▶ _GOAL OF THE EXERCISE_: If a record contains a picture, skip the picture and transcribe the rest exactly.

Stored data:
[Start of Attachment]
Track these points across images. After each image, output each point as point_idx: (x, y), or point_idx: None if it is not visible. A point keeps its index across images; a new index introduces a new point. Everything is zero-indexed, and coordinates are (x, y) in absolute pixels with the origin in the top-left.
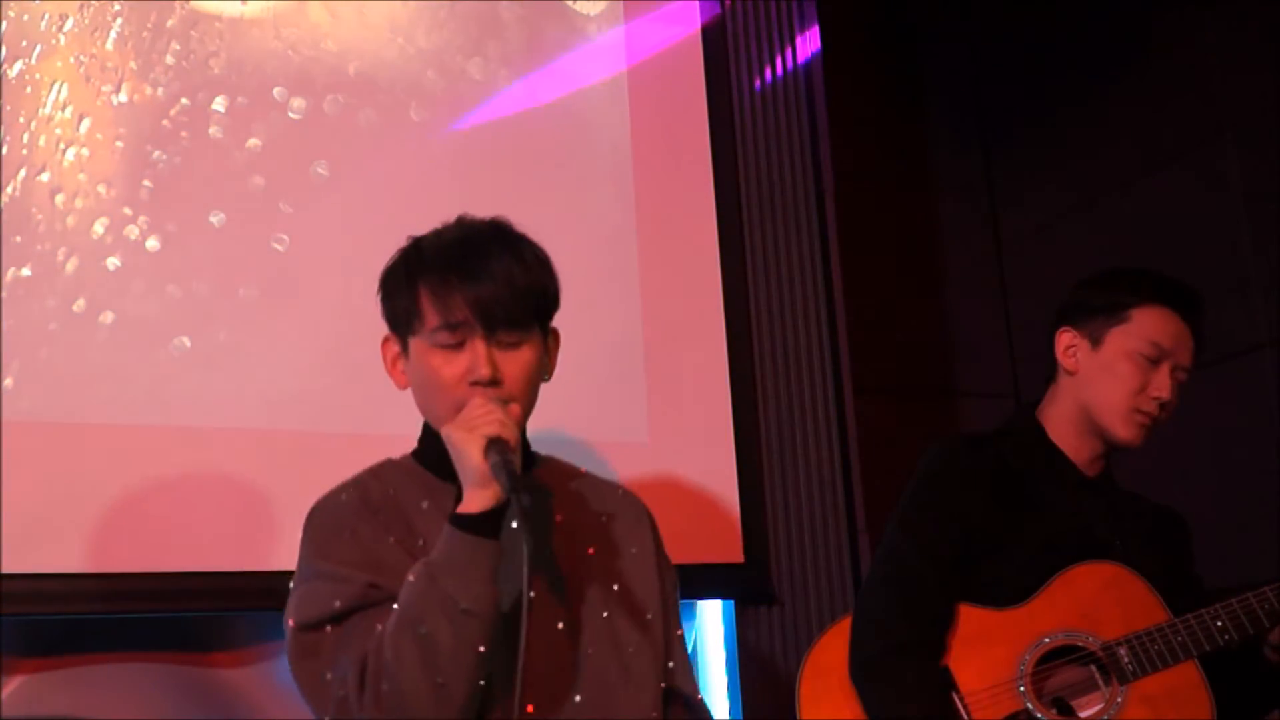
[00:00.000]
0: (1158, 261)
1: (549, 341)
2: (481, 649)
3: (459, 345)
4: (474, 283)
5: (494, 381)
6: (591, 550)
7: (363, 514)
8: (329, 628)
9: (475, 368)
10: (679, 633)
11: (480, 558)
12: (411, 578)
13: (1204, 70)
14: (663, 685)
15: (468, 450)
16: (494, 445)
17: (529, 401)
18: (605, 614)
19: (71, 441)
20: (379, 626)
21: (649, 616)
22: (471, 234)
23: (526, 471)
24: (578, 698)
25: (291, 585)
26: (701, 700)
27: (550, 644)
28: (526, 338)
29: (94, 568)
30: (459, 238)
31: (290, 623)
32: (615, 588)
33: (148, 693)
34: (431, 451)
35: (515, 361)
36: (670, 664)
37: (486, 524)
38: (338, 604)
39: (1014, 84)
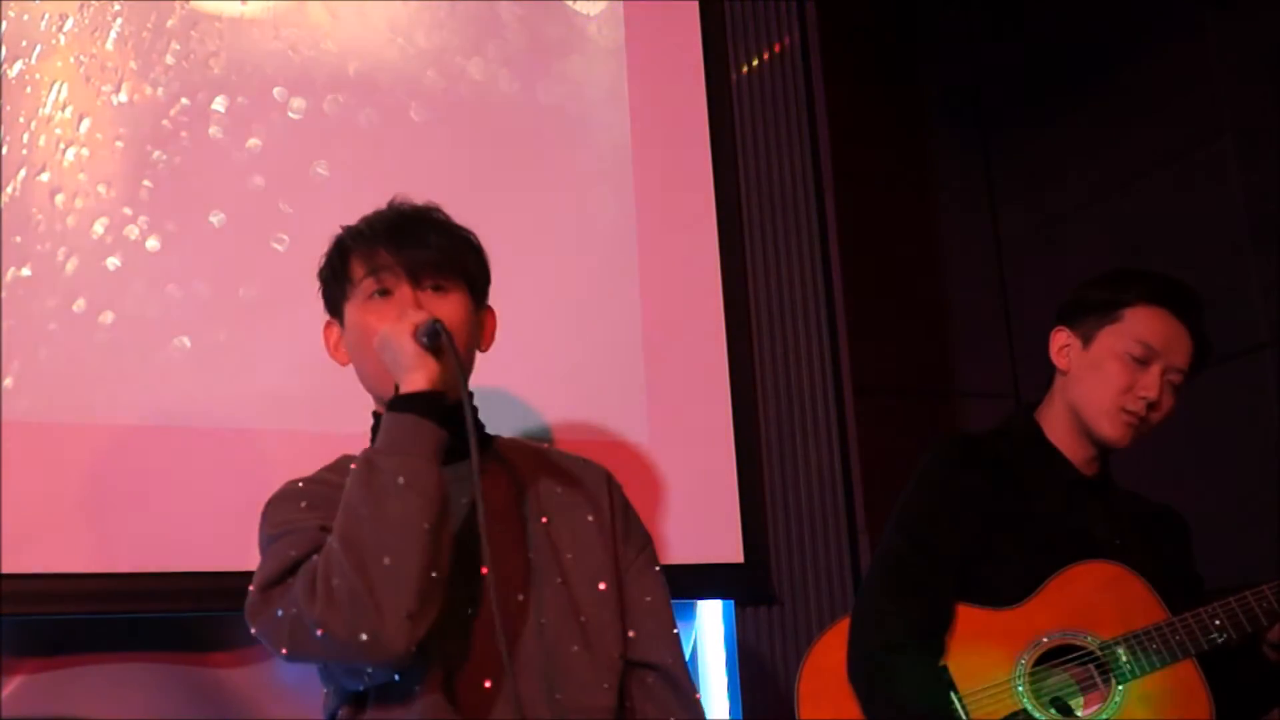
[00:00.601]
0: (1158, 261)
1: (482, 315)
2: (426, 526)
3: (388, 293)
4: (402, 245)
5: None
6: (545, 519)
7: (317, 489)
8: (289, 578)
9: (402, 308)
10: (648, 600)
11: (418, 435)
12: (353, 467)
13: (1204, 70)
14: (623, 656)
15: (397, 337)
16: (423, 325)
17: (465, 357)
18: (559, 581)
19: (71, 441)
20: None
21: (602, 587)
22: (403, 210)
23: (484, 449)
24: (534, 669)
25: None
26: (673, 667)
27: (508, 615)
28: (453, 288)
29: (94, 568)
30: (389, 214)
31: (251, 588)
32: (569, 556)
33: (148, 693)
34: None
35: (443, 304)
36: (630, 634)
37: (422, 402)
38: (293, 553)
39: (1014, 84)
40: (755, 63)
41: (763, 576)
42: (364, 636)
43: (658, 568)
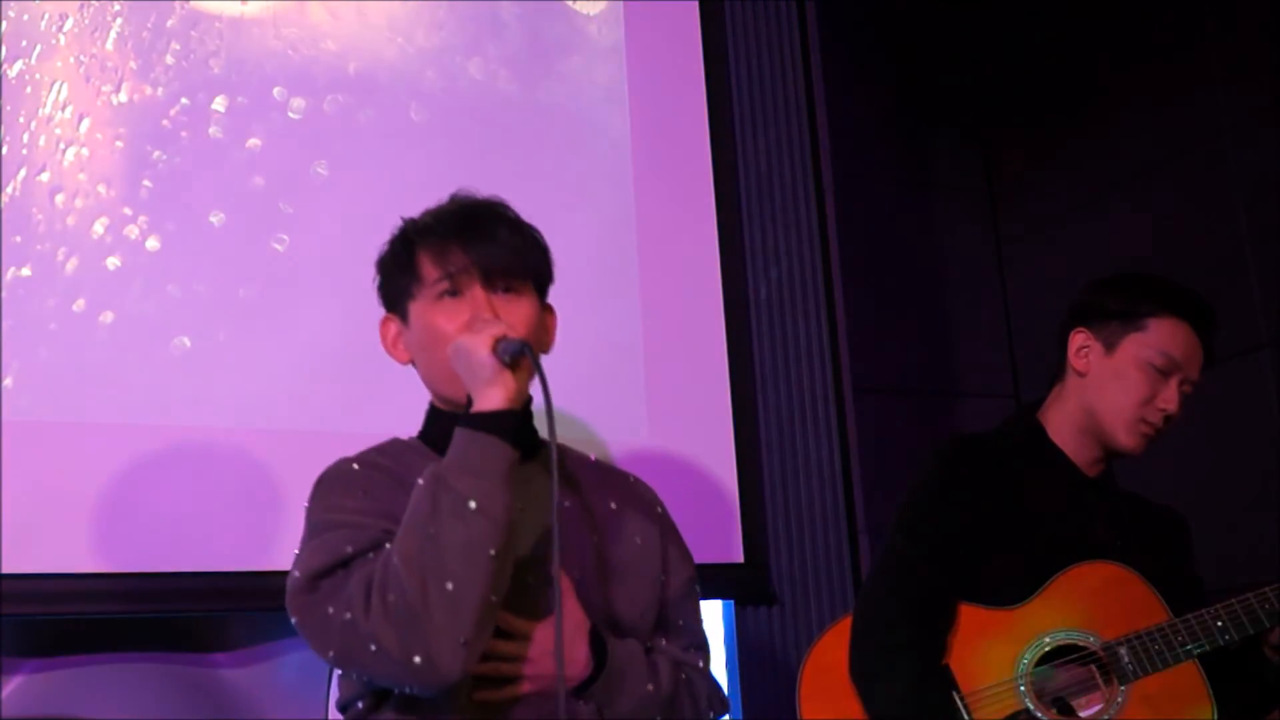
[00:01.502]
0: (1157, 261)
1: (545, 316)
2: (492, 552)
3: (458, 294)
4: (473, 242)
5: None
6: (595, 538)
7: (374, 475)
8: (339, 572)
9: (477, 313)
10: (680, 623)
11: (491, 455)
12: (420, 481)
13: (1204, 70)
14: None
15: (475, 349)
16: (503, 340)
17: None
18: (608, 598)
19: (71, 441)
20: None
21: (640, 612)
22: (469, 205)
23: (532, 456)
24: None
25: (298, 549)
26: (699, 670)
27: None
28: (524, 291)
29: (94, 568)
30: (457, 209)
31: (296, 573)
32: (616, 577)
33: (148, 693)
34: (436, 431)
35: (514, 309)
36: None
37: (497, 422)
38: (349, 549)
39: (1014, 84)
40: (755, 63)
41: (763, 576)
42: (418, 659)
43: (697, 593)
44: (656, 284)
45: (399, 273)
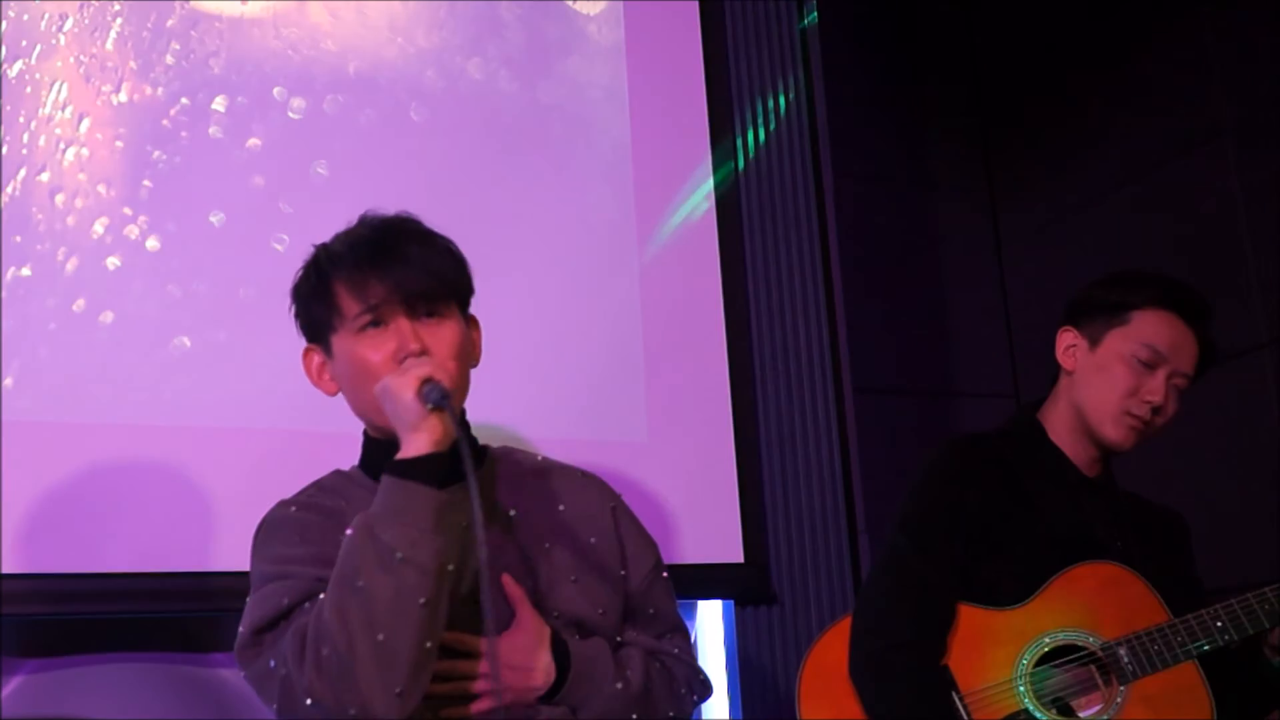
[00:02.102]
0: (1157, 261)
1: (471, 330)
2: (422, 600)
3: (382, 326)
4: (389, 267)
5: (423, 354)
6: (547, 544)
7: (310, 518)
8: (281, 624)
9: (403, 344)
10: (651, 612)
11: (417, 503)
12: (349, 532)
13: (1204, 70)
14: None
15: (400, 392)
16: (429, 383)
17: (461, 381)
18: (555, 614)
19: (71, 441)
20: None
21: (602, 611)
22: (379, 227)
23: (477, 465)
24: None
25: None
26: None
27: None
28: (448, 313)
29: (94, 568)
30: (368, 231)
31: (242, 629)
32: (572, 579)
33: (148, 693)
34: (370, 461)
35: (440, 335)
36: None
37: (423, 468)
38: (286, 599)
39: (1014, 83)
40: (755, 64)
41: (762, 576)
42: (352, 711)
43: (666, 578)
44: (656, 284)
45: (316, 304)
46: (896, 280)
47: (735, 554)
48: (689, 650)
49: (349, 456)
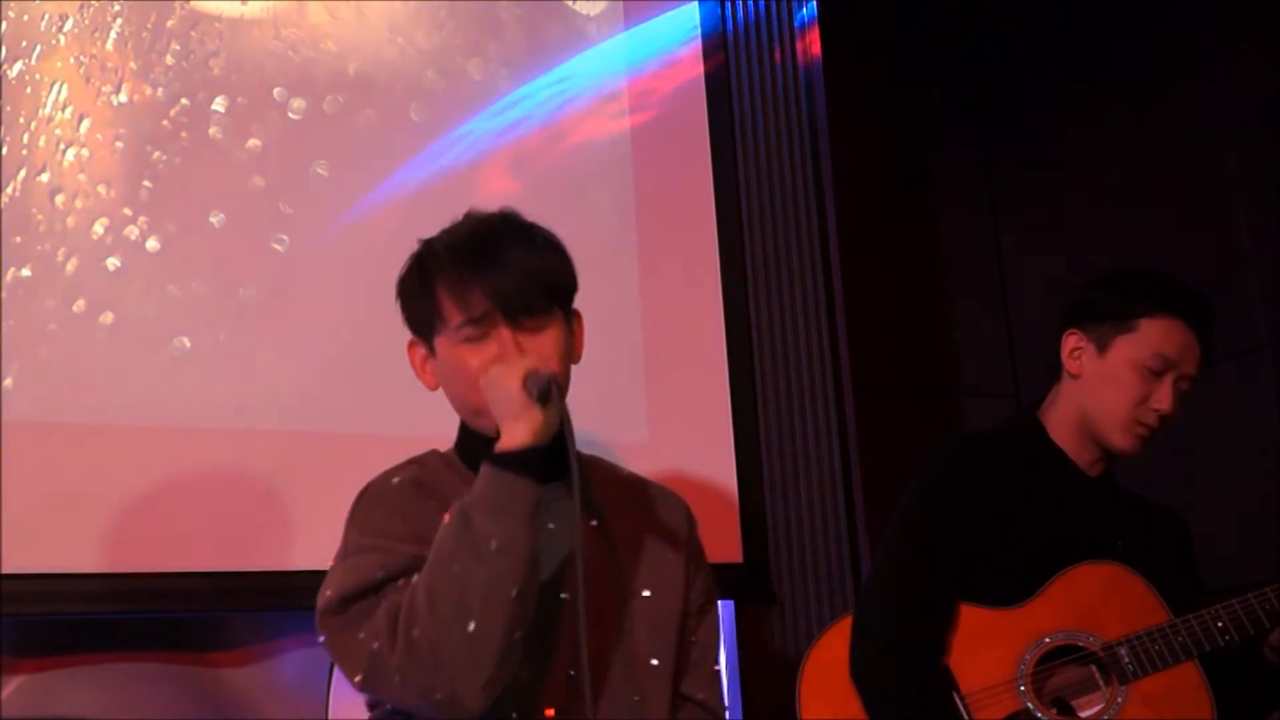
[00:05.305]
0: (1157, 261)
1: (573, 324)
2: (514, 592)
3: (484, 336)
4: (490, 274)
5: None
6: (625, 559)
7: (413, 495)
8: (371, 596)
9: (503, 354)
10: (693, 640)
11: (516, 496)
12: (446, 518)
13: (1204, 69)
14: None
[End of Attachment]
▶ _THE ANSWER_:
Track these points across images. After each image, output each point as point_idx: (x, y), or point_idx: None if it is not visible. A point keeps its index across images; a new index introduces a new point. Everything is zero-indexed, and coordinates are (x, y) in absolute pixels with the origin in the top-left.
[00:00.000]
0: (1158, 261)
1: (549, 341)
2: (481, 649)
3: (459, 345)
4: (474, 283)
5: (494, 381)
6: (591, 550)
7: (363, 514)
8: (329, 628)
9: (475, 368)
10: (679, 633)
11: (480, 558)
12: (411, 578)
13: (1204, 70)
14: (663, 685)
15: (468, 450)
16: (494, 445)
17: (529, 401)
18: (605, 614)
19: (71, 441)
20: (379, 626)
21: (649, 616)
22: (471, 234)
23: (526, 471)
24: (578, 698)
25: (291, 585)
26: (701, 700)
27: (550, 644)
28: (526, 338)
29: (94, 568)
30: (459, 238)
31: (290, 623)
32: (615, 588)
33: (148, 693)
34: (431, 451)
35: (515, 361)
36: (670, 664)
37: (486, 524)
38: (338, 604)
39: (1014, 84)
[00:00.601]
0: (1158, 261)
1: (482, 315)
2: (426, 526)
3: (388, 293)
4: (402, 245)
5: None
6: (545, 519)
7: (317, 489)
8: (289, 578)
9: (402, 308)
10: (648, 600)
11: (418, 435)
12: (353, 467)
13: (1204, 70)
14: (623, 656)
15: (397, 337)
16: (423, 325)
17: (465, 357)
18: (559, 581)
19: (71, 441)
20: None
21: (602, 587)
22: (403, 210)
23: (484, 449)
24: (534, 669)
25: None
26: (673, 667)
27: (508, 615)
28: (453, 288)
29: (94, 568)
30: (389, 214)
31: (251, 588)
32: (569, 556)
33: (148, 693)
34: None
35: (443, 304)
36: (630, 634)
37: (422, 402)
38: (293, 553)
39: (1014, 84)
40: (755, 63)
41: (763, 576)
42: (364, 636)
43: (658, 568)
[00:01.502]
0: (1157, 261)
1: (545, 316)
2: (492, 552)
3: (458, 294)
4: (473, 242)
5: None
6: (595, 538)
7: (374, 475)
8: (339, 572)
9: (477, 313)
10: (680, 623)
11: (491, 455)
12: (420, 481)
13: (1204, 70)
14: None
15: (475, 349)
16: (503, 340)
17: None
18: (608, 598)
19: (71, 441)
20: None
21: (640, 612)
22: (469, 205)
23: (532, 456)
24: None
25: (298, 549)
26: (699, 670)
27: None
28: (524, 291)
29: (94, 568)
30: (457, 209)
31: (296, 573)
32: (616, 577)
33: (148, 693)
34: (436, 431)
35: (514, 309)
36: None
37: (497, 422)
38: (349, 549)
39: (1014, 84)
40: (755, 63)
41: (763, 576)
42: (418, 659)
43: (697, 593)
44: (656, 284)
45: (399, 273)
[00:02.102]
0: (1157, 261)
1: (471, 330)
2: (422, 600)
3: (382, 326)
4: (389, 267)
5: (423, 354)
6: (547, 544)
7: (310, 518)
8: (281, 624)
9: (403, 344)
10: (651, 612)
11: (417, 503)
12: (349, 532)
13: (1204, 70)
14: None
15: (400, 392)
16: (429, 383)
17: (461, 381)
18: (555, 614)
19: (71, 441)
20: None
21: (602, 611)
22: (379, 227)
23: (477, 465)
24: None
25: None
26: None
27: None
28: (448, 313)
29: (94, 568)
30: (368, 231)
31: (242, 629)
32: (572, 579)
33: (148, 693)
34: (370, 461)
35: (440, 335)
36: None
37: (423, 468)
38: (286, 599)
39: (1014, 83)
40: (755, 64)
41: (762, 576)
42: (352, 711)
43: (666, 578)
44: (656, 284)
45: (316, 304)
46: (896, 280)
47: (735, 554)
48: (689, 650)
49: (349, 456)
[00:05.305]
0: (1157, 261)
1: (573, 324)
2: (514, 592)
3: (484, 336)
4: (490, 274)
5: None
6: (625, 559)
7: (413, 495)
8: (371, 596)
9: (503, 354)
10: (693, 640)
11: (516, 496)
12: (446, 518)
13: (1204, 69)
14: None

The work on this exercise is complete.